SPOR KÜLTÜRÜ

Mehmet Arif DEMİR
Tüm Yazıları
Cumartesi günü eski adıyla Cumhurbaşkanlığı Kupası yeni adıyla Süper Kupa maçı oynandı. Çekişmeli ve heyecanlı bir 90 dakikada yeniş olmayınca uzatmalar ve penaltılara geçildi. Galatasaray, "Nando" Muslera'nın üstün konsantrasyonunu sonuna kadar sürdürmesinin ödülünü müzesine bir kupa daha götürerek aldı. O kadar haketmiştiki Muslera kupayı alıp evine götürse kimse bir şey diyemezdi herhalde!

Cumartesi günü eski adıyla Cumhurbaşkanlığı Kupası yeni adıyla Süper Kupa maçı oynandı. Çekişmeli ve heyecanlı bir 90 dakikada yeniş olmayınca uzatmalar ve penaltılara geçildi. Galatasaray, “Nando” Muslera’nın üstün konsantrasyonunu sonuna kadar sürdürmesinin ödülünü müzesine bir kupa daha götürerek aldı. O kadar haketmiştiki  Muslera kupayı alıp evine götürse kimse bir şey diyemezdi herhalde! Biz ise bu maçın neticesine değil maalesef gene “haticesine” bakmak durumundayız.
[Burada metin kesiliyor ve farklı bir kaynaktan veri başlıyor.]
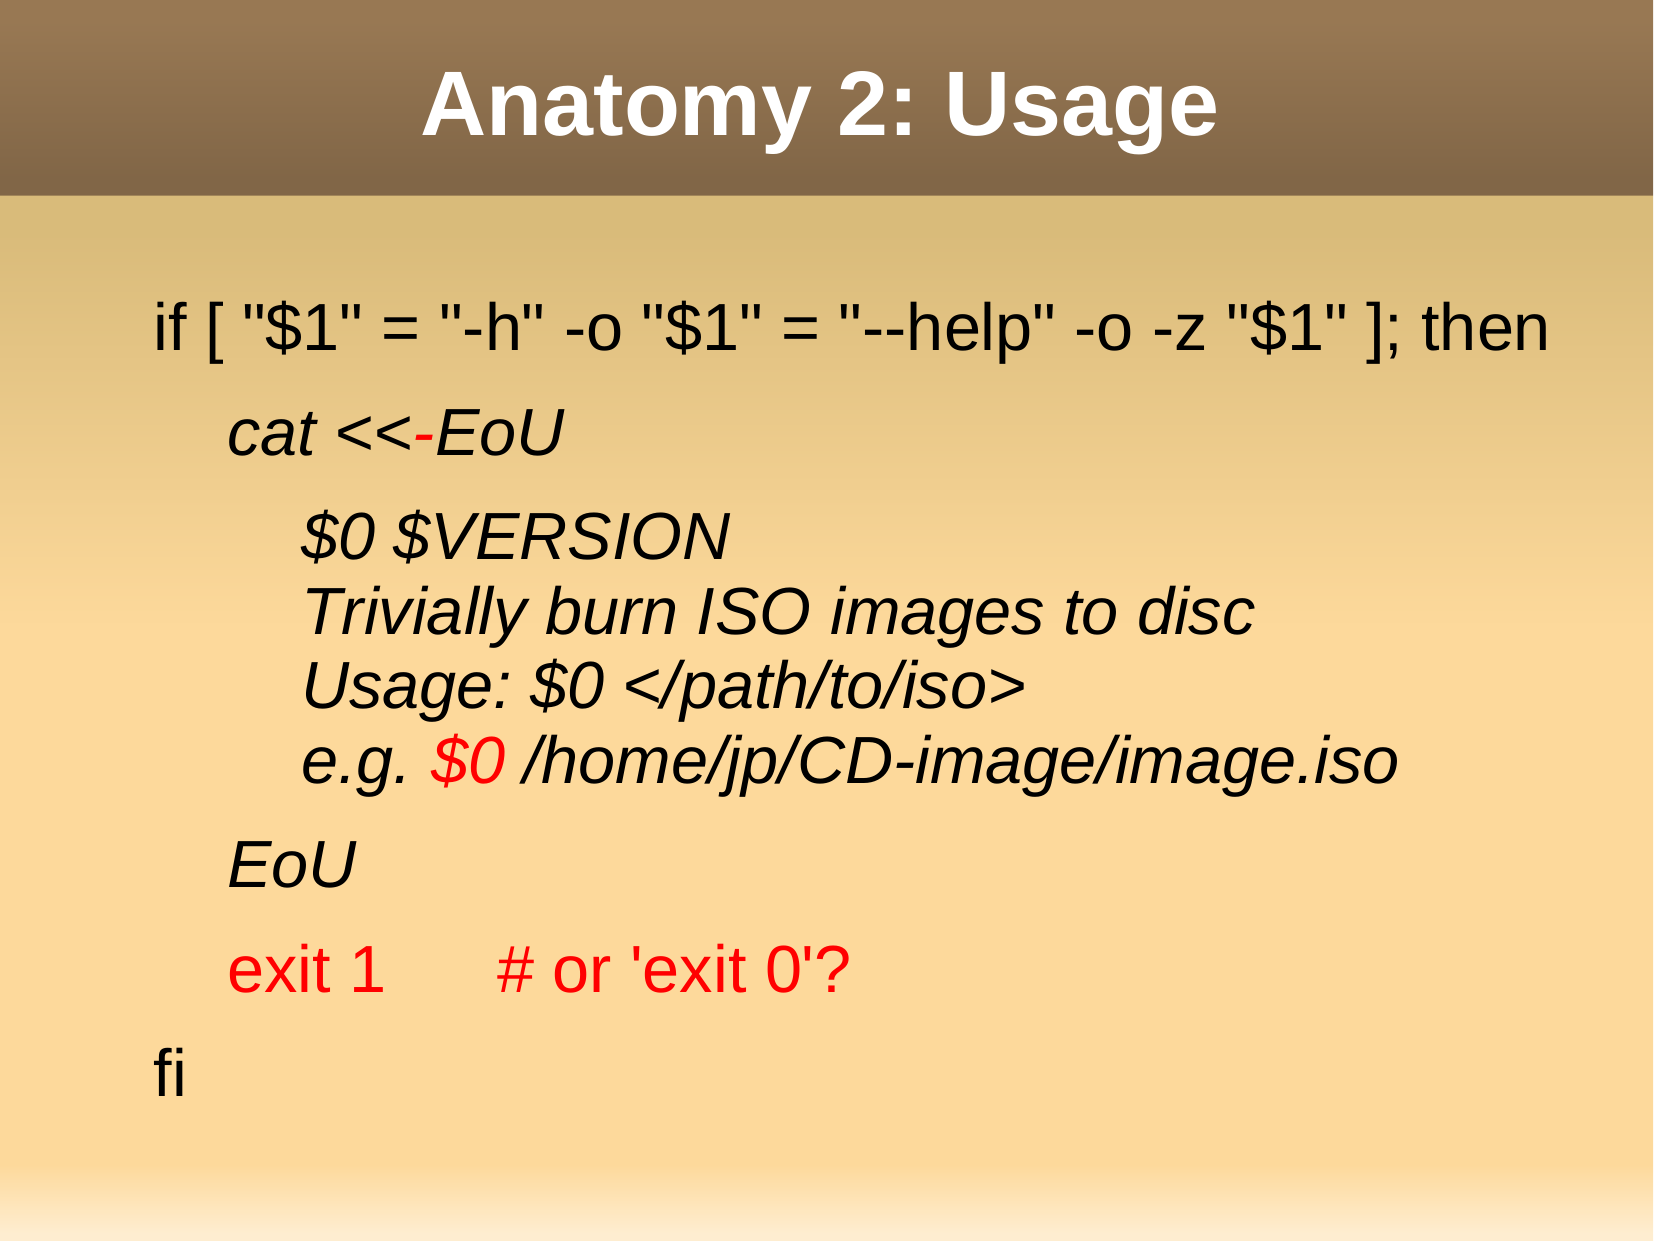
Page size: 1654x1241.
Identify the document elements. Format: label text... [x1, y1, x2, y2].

picture [0, 0, 1654, 1241]
title Anatomy 2: Usage [76, 0, 1565, 208]
list if [ "$1" = "-h" -o "$1" = "--help" -o -z "$1" ]; then cat <<-EoU $0 $VERSION Trivially burn ISO images to disc Usage: $0 </path/to/iso> e.g. $0 /home/jp/CD-image/image.iso EoU exit 1 # or 'exit 0'? fi [82, 290, 1571, 1112]
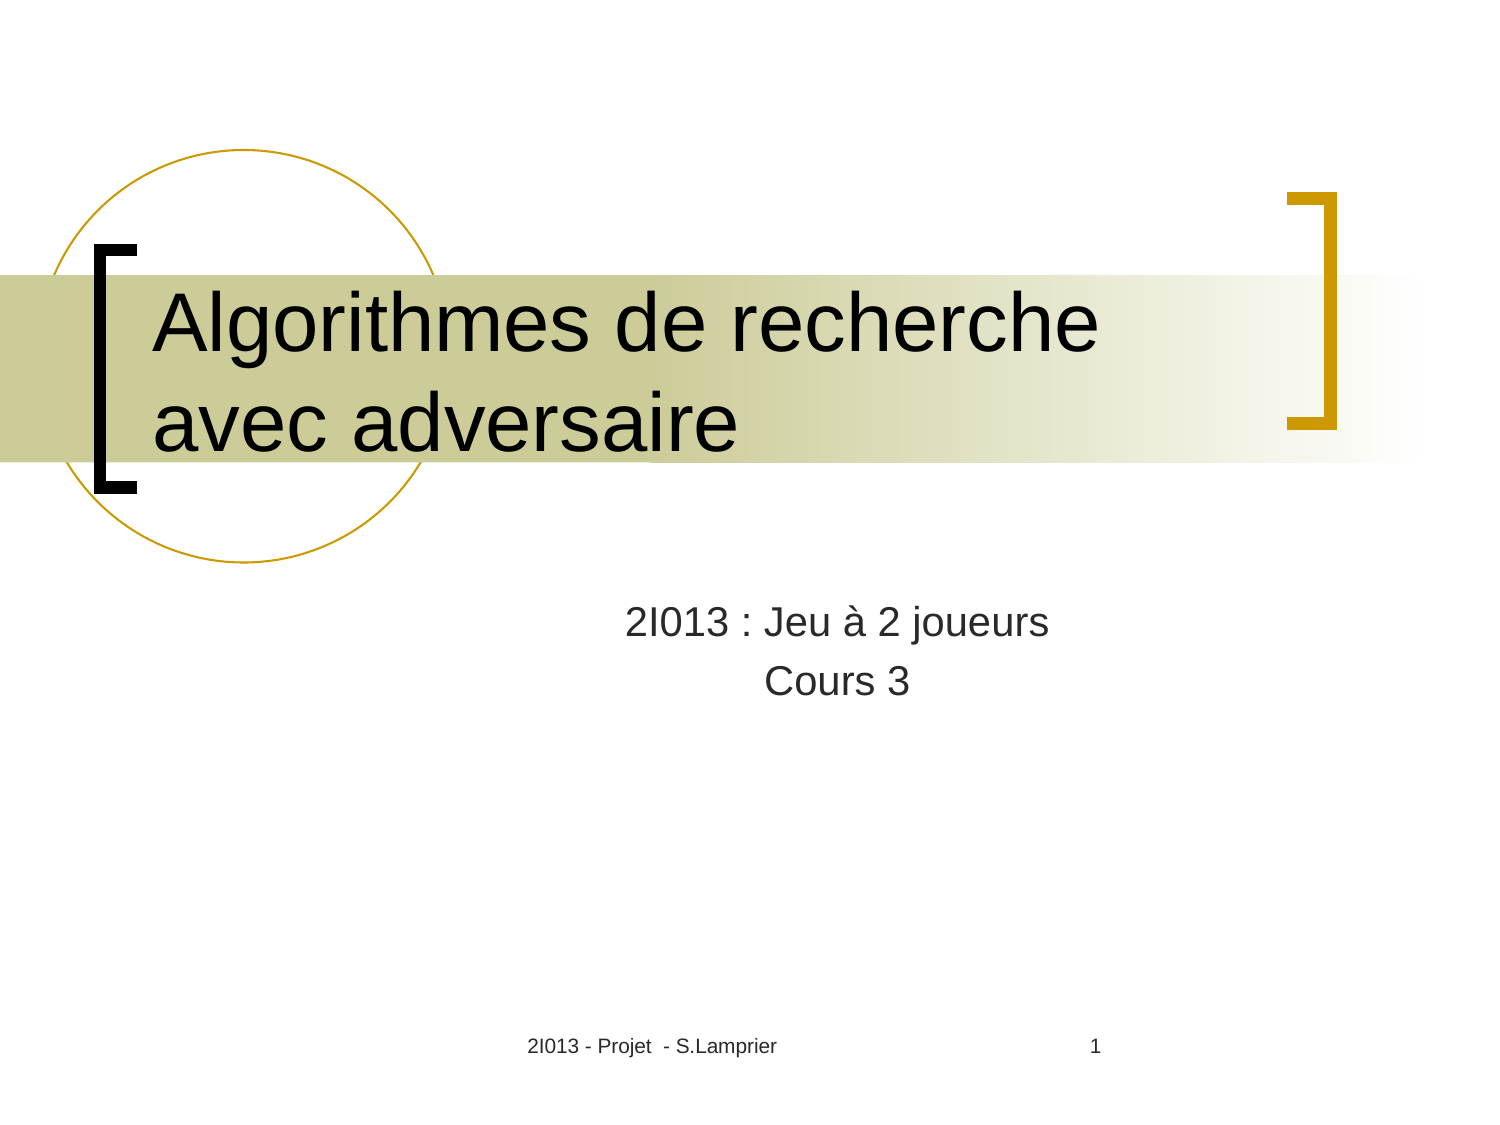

Maç öncesi yollarda, benzin istasyonlarında, dinlenme tesislerinde başlayan ve Mevlana Şehri Konya’nın cadde ve sokaklarında devam eden “Taraftar Meydan Savaşları” yaklaşan tehlikeyi spor kamuoyuna göstermekteydi. Döner bıçakları, palalar, sustalılar ve muştalarla mücehhez ordular Konya Ovası’nı neredeyse kan gölüne çevirecekti. Polisimizin yerinde müdahaleleri olmasa hasar daha büyük olabilirdi. Kırılan camları ile taşlanan otobüsler, yağmalanan benzin istasyonları, alkol ve bonzai ile dumanlanmış kafalar, uzun zamandır görmediğimiz ve unutmak üzere olduğumuz bir gerçeği gözümüze soktu: Ülkemizde Spor Kültürü’nün ne kadar güdük ve çapsız olduğunu. Rekabeti savaş olarak gören insanlar, tuttukları takımı kutsayan kitleler, ajitasyondan beslenen taraftar grupları ile kaçınılmaz sonuç yaşandı.

15 Temmuz’dan itibaren meydanları doldurup Demokrasiye ve kazanımlarına sahip çıkan bilinç ile Cumartesi günü ve gecesinde yaşanan bilinçsizliğin aynı halk tabanından nasıl hasıl olduğunun sosyolojik incelemesi için Gazetemiz yazarlarından “Akil AdamTarık ÇELENK Bey ve Rüveyda Hanım’ı göreve çağırıyorum. Demokrasi kültürü yıllar içinde nasıl kazanıldı ise spor kültürü de aynı şekilde kazanılmalı halkımız tarafından yoksa sonumuz fena olacak. Deplasman maçlarına seyirci götürmeme kuralının bu sezon başında kaldırılmasının acı sonuçlarına dair bir laboratuvar çalışması gibiydi Süper Kupa maçı öncesi-sonrasında yaşananlar. Kulüpler Birliği Vakfı’nın tavsiye kararına uyan Federasyonumuzun hemen bu kararını tekrar değerlendirmesini bekliyoruz. Bursa- Beşiktaş maçları ve geçmişte yaşananlar başta olmak üzere tüm derbi maçları riski yüksek ve kırmızı alarm gerektiren müsabakalar olarak bilinmekteyken yaşanması muhtemel yeni sıkıntıları gidermenin yolu maalesef “Deplasman Yasağı” na geri dönmektir. Bizde bunlar yaşanırken Almanya’da Dortmund ve Bayern Münih arasındaki Süper Kupa maçı bir futbol ziyafeti olarak damaklarımızda eşsiz bir tat bıraktı. Temaşa ettiğimiz oyunun hangi seviyeye geldiğini göstermesi ve tribünlerin hiç dinmeyen heyecanı bizleri kederlere gark etti. Hangimiz imrenmedik ? Hangi Türk futbolsever “maç hiç bitmese” demedi.